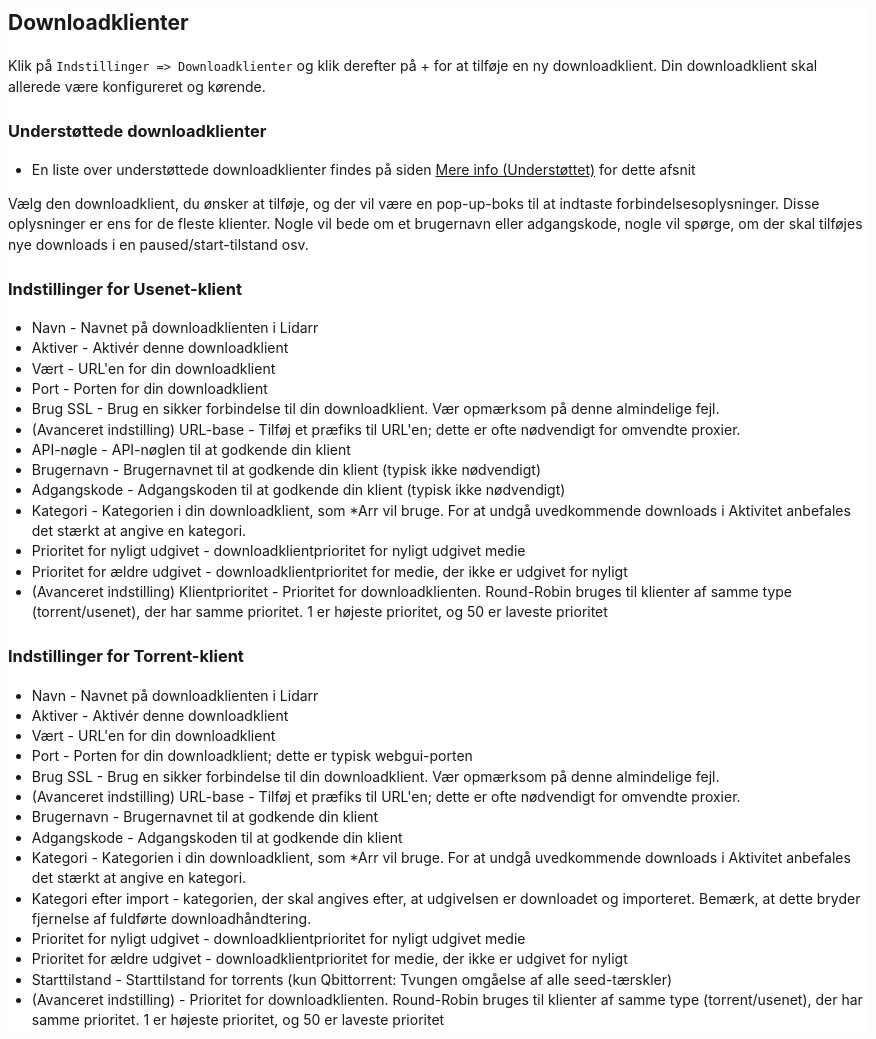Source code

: ## Downloadklienter

Klik på `Indstillinger => Downloadklienter` og klik derefter på <kb>+</kb> for at tilføje en ny downloadklient. Din downloadklient skal allerede være konfigureret og kørende.

### Understøttede downloadklienter

- En liste over understøttede downloadklienter findes på siden [Mere info (Understøttet)](/lidarr/supported#downloadklienter) for dette afsnit

Vælg den downloadklient, du ønsker at tilføje, og der vil være en pop-up-boks til at indtaste forbindelsesoplysninger. Disse oplysninger er ens for de fleste klienter. Nogle vil bede om et brugernavn eller adgangskode, nogle vil spørge, om der skal tilføjes nye downloads i en paused/start-tilstand osv.

### Indstillinger for Usenet-klient

- Navn - Navnet på downloadklienten i Lidarr
- Aktiver - Aktivér denne downloadklient
- Vært - URL'en for din downloadklient
- Port - Porten for din downloadklient
- Brug SSL - Brug en sikker forbindelse til din downloadklient. Vær opmærksom på denne almindelige fejl.
- (Avanceret indstilling) URL-base - Tilføj et præfiks til URL'en; dette er ofte nødvendigt for omvendte proxier.
- API-nøgle - API-nøglen til at godkende din klient
- Brugernavn - Brugernavnet til at godkende din klient (typisk ikke nødvendigt)
- Adgangskode - Adgangskoden til at godkende din klient (typisk ikke nødvendigt)
- Kategori - Kategorien i din downloadklient, som \*Arr vil bruge. For at undgå uvedkommende downloads i Aktivitet anbefales det stærkt at angive en kategori.
- Prioritet for nyligt udgivet - downloadklientprioritet for nyligt udgivet medie
- Prioritet for ældre udgivet - downloadklientprioritet for medie, der ikke er udgivet for nyligt
- (Avanceret indstilling) Klientprioritet - Prioritet for downloadklienten. Round-Robin bruges til klienter af samme type (torrent/usenet), der har samme prioritet. 1 er højeste prioritet, og 50 er laveste prioritet

### Indstillinger for Torrent-klient

- Navn - Navnet på downloadklienten i Lidarr
- Aktiver - Aktivér denne downloadklient
- Vært - URL'en for din downloadklient
- Port - Porten for din downloadklient; dette er typisk webgui-porten
- Brug SSL - Brug en sikker forbindelse til din downloadklient. Vær opmærksom på denne almindelige fejl.
- (Avanceret indstilling) URL-base - Tilføj et præfiks til URL'en; dette er ofte nødvendigt for omvendte proxier.
- Brugernavn - Brugernavnet til at godkende din klient
- Adgangskode - Adgangskoden til at godkende din klient
- Kategori - Kategorien i din downloadklient, som \*Arr vil bruge. For at undgå uvedkommende downloads i Aktivitet anbefales det stærkt at angive en kategori.
- Kategori efter import - kategorien, der skal angives efter, at udgivelsen er downloadet og importeret. Bemærk, at dette bryder fjernelse af fuldførte downloadhåndtering.
- Prioritet for nyligt udgivet - downloadklientprioritet for nyligt udgivet medie
- Prioritet for ældre udgivet - downloadklientprioritet for medie, der ikke er udgivet for nyligt
- Starttilstand - Starttilstand for torrents (kun Qbittorrent: Tvungen omgåelse af alle seed-tærskler)
- (Avanceret indstilling) - Prioritet for downloadklienten. Round-Robin bruges til klienter af samme type (torrent/usenet), der har samme prioritet. 1 er højeste prioritet, og 50 er laveste prioritet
---------------
### Activity
Please give the material above again in full, with no pictures in your version.

### Response box
Source code

: ## Downloadklienter

Klik på `Indstillinger => Downloadklienter` og klik derefter på <kb>+</kb> for at tilføje en ny downloadklient. Din downloadklient skal allerede være konfigureret og kørende.

### Understøttede downloadklienter

- En liste over understøttede downloadklienter findes på siden [Mere info (Understøttet)](/lidarr/supported#downloadklienter) for dette afsnit

Vælg den downloadklient, du ønsker at tilføje, og der vil være en pop-up-boks til at indtaste forbindelsesoplysninger. Disse oplysninger er ens for de fleste klienter. Nogle vil bede om et brugernavn eller adgangskode, nogle vil spørge, om der skal tilføjes nye downloads i en paused/start-tilstand osv.

### Indstillinger for Usenet-klient

- Navn - Navnet på downloadklienten i Lidarr
- Aktiver - Aktivér denne downloadklient
- Vært - URL'en for din downloadklient
- Port - Porten for din downloadklient
- Brug SSL - Brug en sikker forbindelse til din downloadklient. Vær opmærksom på denne almindelige fejl.
- (Avanceret indstilling) URL-base - Tilføj et præfiks til URL'en; dette er ofte nødvendigt for omvendte proxier.
- API-nøgle - API-nøglen til at godkende din klient
- Brugernavn - Brugernavnet til at godkende din klient (typisk ikke nødvendigt)
- Adgangskode - Adgangskoden til at godkende din klient (typisk ikke nødvendigt)
- Kategori - Kategorien i din downloadklient, som \*Arr vil bruge. For at undgå uvedkommende downloads i Aktivitet anbefales det stærkt at angive en kategori.
- Prioritet for nyligt udgivet - downloadklientprioritet for nyligt udgivet medie
- Prioritet for ældre udgivet - downloadklientprioritet for medie, der ikke er udgivet for nyligt
- (Avanceret indstilling) Klientprioritet - Prioritet for downloadklienten. Round-Robin bruges til klienter af samme type (torrent/usenet), der har samme prioritet. 1 er højeste prioritet, og 50 er laveste prioritet

### Indstillinger for Torrent-klient

- Navn - Navnet på downloadklienten i Lidarr
- Aktiver - Aktivér denne downloadklient
- Vært - URL'en for din downloadklient
- Port - Porten for din downloadklient; dette er typisk webgui-porten
- Brug SSL - Brug en sikker forbindelse til din downloadklient. Vær opmærksom på denne almindelige fejl.
- (Avanceret indstilling) URL-base - Tilføj et præfiks til URL'en; dette er ofte nødvendigt for omvendte proxier.
- Brugernavn - Brugernavnet til at godkende din klient
- Adgangskode - Adgangskoden til at godkende din klient
- Kategori - Kategorien i din downloadklient, som \*Arr vil bruge. For at undgå uvedkommende downloads i Aktivitet anbefales det stærkt at angive en kategori.
- Kategori efter import - kategorien, der skal angives efter, at udgivelsen er downloadet og importeret. Bemærk, at dette bryder fjernelse af fuldførte downloadhåndtering.
- Prioritet for nyligt udgivet - downloadklientprioritet for nyligt udgivet medie
- Prioritet for ældre udgivet - downloadklientprioritet for medie, der ikke er udgivet for nyligt
- Starttilstand - Starttilstand for torrents (kun Qbittorrent: Tvungen omgåelse af alle seed-tærskler)
- (Avanceret indstilling) - Prioritet for downloadklienten. Round-Robin bruges til klienter af samme type (torrent/usenet), der har samme prioritet. 1 er højeste prioritet, og 50 er laveste prioritet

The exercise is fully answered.